To drink with the main course, we were served the Veuve Du Vernay Brut Rosé, which comes from the Loire region of France. It had a more floral quality, with a hint of muskiness. This was paired with a chorizo-stuffed quail, which sat atop a bed of yellow corn risotto, all of which was garnished with clover greens and an apple cider and caraway reduction. This was a serious dish: a smorgasbord of competing flavors and textures which could easily go wrong in lesser hands. Luckily, the chefs of Asiatique are skilled at their craft, and the resulting effect was beautiful.
Quail has a gamey flavor (think dark meat on poultry) which was almost overpowered by the spiciness of the chorizo – but not quite, as the sweet, creamy risotto calmed the spice and added a soothing texture to the whole thing. All of this was further complemented by the sweet sauce. This whole combination helped the rosé to sparkle, both literally and figuratively. It brought out the floral flavors of the wine, giving it an almost perfume-like quality.
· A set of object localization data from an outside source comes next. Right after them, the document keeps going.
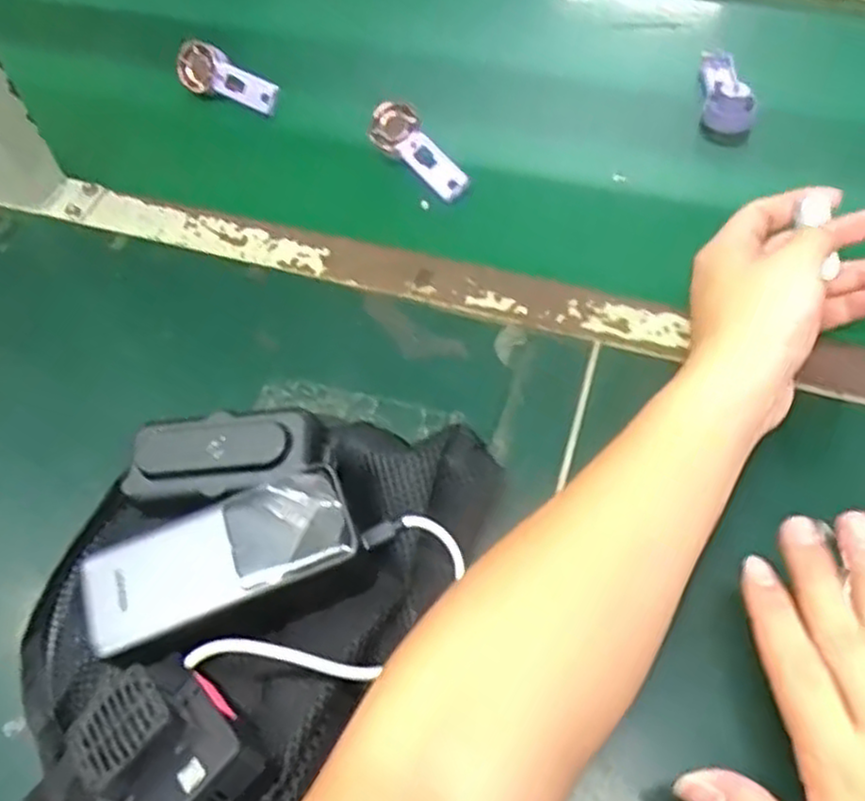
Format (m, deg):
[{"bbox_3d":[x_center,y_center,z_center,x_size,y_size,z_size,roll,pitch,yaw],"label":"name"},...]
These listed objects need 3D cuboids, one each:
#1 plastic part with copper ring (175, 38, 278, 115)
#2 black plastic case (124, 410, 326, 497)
[{"bbox_3d":[-0.181,-0.277,0.650,0.096,0.009,0.041,34,99,6],"label":"plastic part with copper ring"},{"bbox_3d":[-0.113,0.030,0.405,0.101,0.022,0.041,-5,80,2],"label":"black plastic case"}]

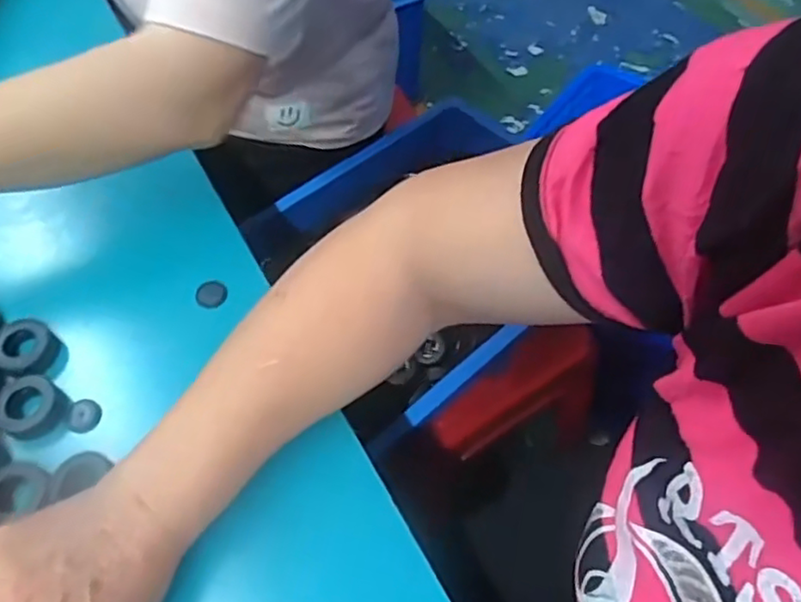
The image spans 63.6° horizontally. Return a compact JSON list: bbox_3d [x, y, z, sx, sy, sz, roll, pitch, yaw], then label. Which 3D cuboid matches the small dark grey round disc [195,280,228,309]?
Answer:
[{"bbox_3d":[-0.127,-0.004,0.432,0.016,0.009,0.018,32,62,20],"label":"small dark grey round disc"}]

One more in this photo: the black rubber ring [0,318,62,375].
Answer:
[{"bbox_3d":[-0.238,0.030,0.410,0.033,0.016,0.034,0,57,0],"label":"black rubber ring"}]

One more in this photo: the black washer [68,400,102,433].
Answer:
[{"bbox_3d":[-0.191,0.070,0.390,0.015,0.010,0.018,10,57,7],"label":"black washer"}]

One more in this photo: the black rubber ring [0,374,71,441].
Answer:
[{"bbox_3d":[-0.220,0.064,0.386,0.037,0.019,0.036,0,57,0],"label":"black rubber ring"}]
For the final course, we were served Beni Di Batasiolo Bosc DLa Rei Moscato, a sweet dessert wine from the village of Serralunga d’Alba in Italy. This wine contained just a touch of carbonation; on the palate it revealed notes of apple and pineapple, and had a very slightly syrupy mouthfeel. This was paired with five-spice pumpkin panocotta, served with small slices of gingerbread and a mandarin orange reduction.
Panocotta is one of my favorite desserts. It is fairly simple in its basic form – milk, cream, and sugar combined with gelatin and then cooled until it sets. It is similar in texture and flavor to custard, although the gelatin makes it a bit firmer.
My wife and I agreed that this was our favorite pairing. The ginger and spices really enhanced the citrus flavor of the wine, while the wine in turn emphasized the ginger. It was an example of perfect synergy, as the two elements played off each other beautifully.
Pleasantly full, the bill for two meals, a mimosa, a Bloody Mary, and a coffee came to a mere $83.00, which is a real steal considering the quality and quantity of food and drink consumed. Asiatique plans to continue hosting Bubbles Brunches, with the next one to be probably held around Valentine’s Day. I cannot give a higher recommendation for this event. In the meantime, Asiatique serves brunch every Sunday from 10:00 am to 3:00 pm, in addition to being open for dinner nightly.
Asiatique is located at 1767 Bardstown Road.